Comic-Con audiences were introduced to the film's motley crew of eccentrics Saturday in classic Tarantino fashion, with edgy banter and memorable nicknames, like "The Hangman," ''The Confederate" and "The Mexican." Set in a Wyoming haberdashery, this explosive group of bounty hunters, lawmen, outlaws and veterans — played by the likes of Kurt Russell, Tim Roth and Walton Goggins — take shelter from a blizzard and try (poorly) to keep the peace.
Roth and Goggins found the film incredibly timely, even before South Carolina removed the Confederate flag from its state house on Friday.
"Ferguson had just happened when we were rehearsing… it seems very pertinent, oddly enough," Roth said. "And even more so now with what's happening in Charleston."
The British actor said that while he's "not a big flag person," he was "very glad to see that thing come down."
Goggins spent the last few months in South Carolina, and he said his wife watch the flag lowered on Friday.
"To be there, and to have witnessed the pain of that city coming off doing this movie, is extraordinary," he said. "And if there's any person to bring this topic (of race and justice) back to the young people in this country, Tarantino is the one to do it."
Russell, who said working with Tarantino was the best experience of his career, said the story behind South Carolina's flying of the Confederate flag "has not been promoted very correctly."

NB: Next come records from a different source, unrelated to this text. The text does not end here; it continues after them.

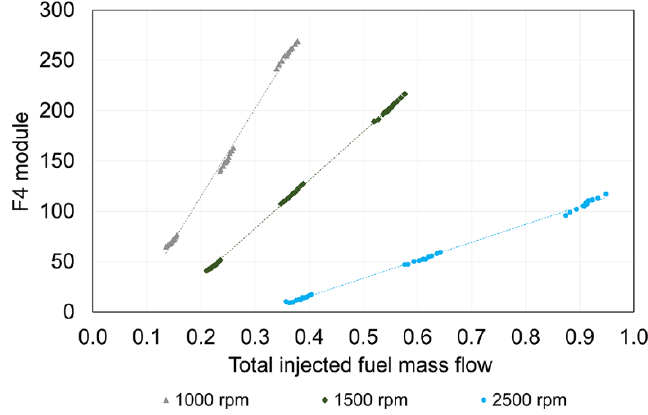
Figure 10. Correlation between the F4 module and the total injected fuel mass flow at different engine speeds and loads, in the case of homogeneous and nonhomogeneous injection. Data is normalized with respect to the maximum injected fuel quantity.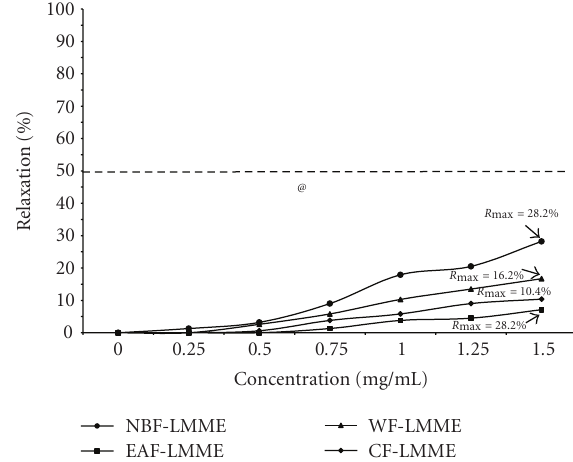
Figure 2: Median inhibitory concentration of and relaxation response to Loranthus micranthus methanolic extract (LMME) frac- tions by rat aorta rings precontracted with KCl. WF-LMME = Water fraction; NBF-LMME = n-butanol fraction; CF-LMME = Chlororform fraction; EAF-LMME = ethyl acetate fraction @ P = 0 . 004 Multivariate test of mean R max values of the four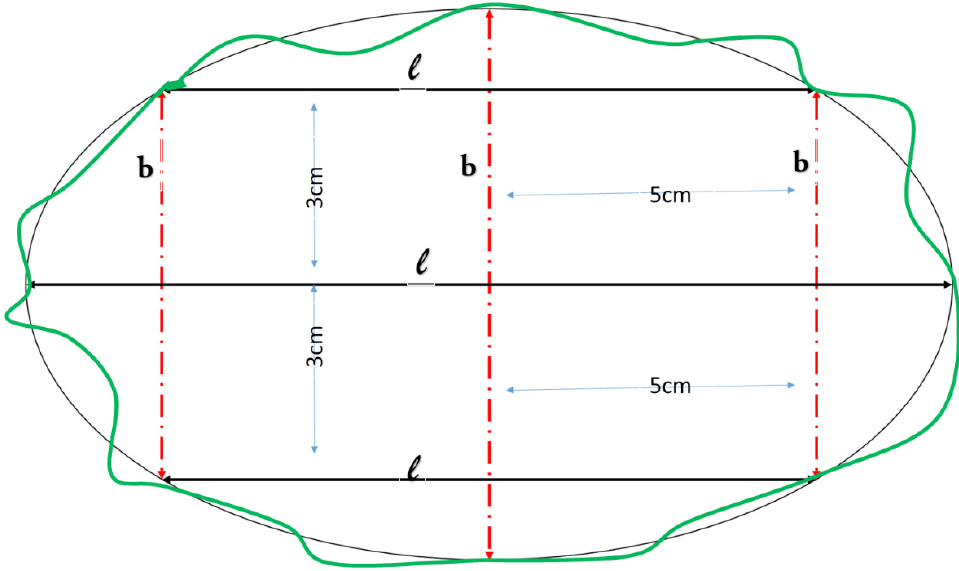
Fig 2 . Diagrammatic representation of a nest and the location of the measurement taken for nest area.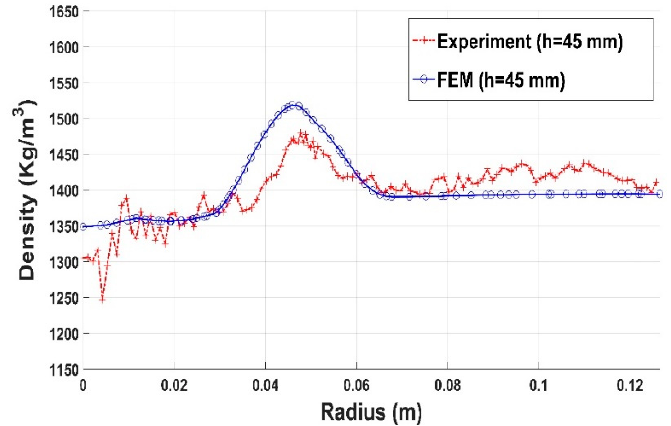
Figure 31. Density profile along the radius (slot): experiment vs. finite element result (h = 45 mm).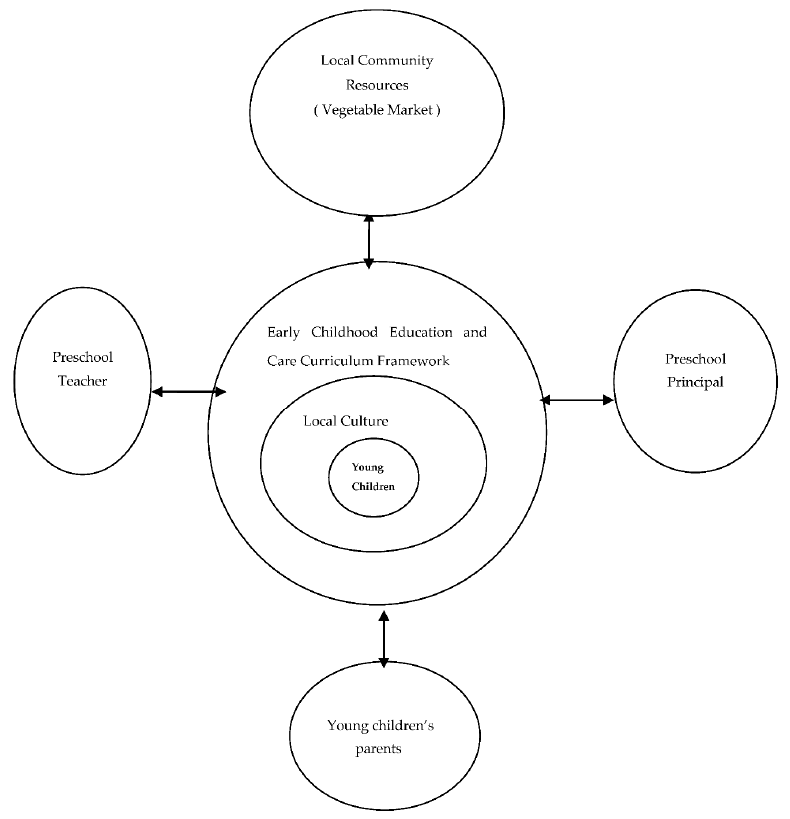
Figure 1. Theoretical Framework. (Source: Developed in this study).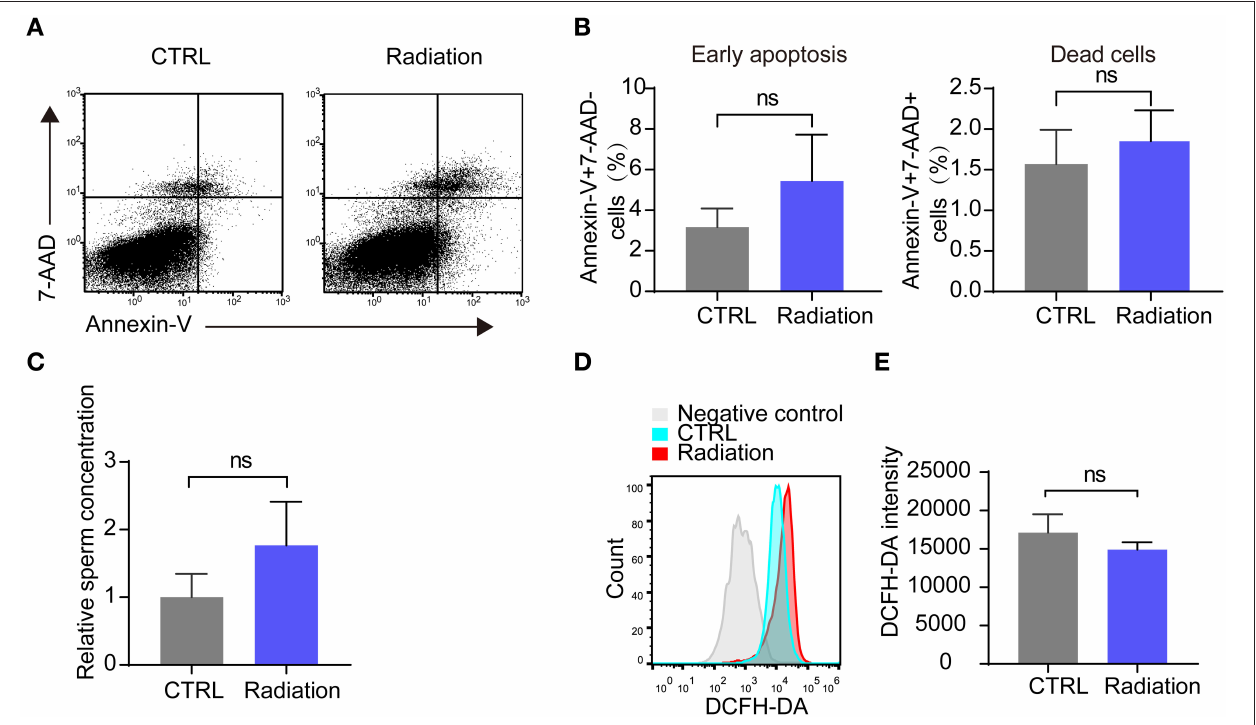
FIGURE 3 | Effects of RF-EMR on sperm quality. (A,B) The sperm apoptosis in the epididymis of Radiation and CTRL mice were detected by flow cytometry. (C) Epididymissperm numberof both groups determined by haemocytometer. (D,E) Mice sperm ROS (reactive oxygen species) were tested by DCFH-DA on a flow cytometry. (A–E) CTRL, mice in sham group; Radiation, mice in RF-EMR exposure group. ns, not significant . n = 6 for both groups. Student’s t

"When I learned that it wasn't until '61 or something that the flag was put up … that was in response to the civil rights movement," Russell said. "So the state decided that that idea of putting the flag up in response to that was not a great idea after nine people were killed because of the color of their skin. I think even those people who might not agree with what (state legislators) did or feel it's getting onto the politically correct aspect of things, the state decided to change its concept of why the flag was put up in the first place."
AP Film Writer Lindsey Bahr contributed to this report.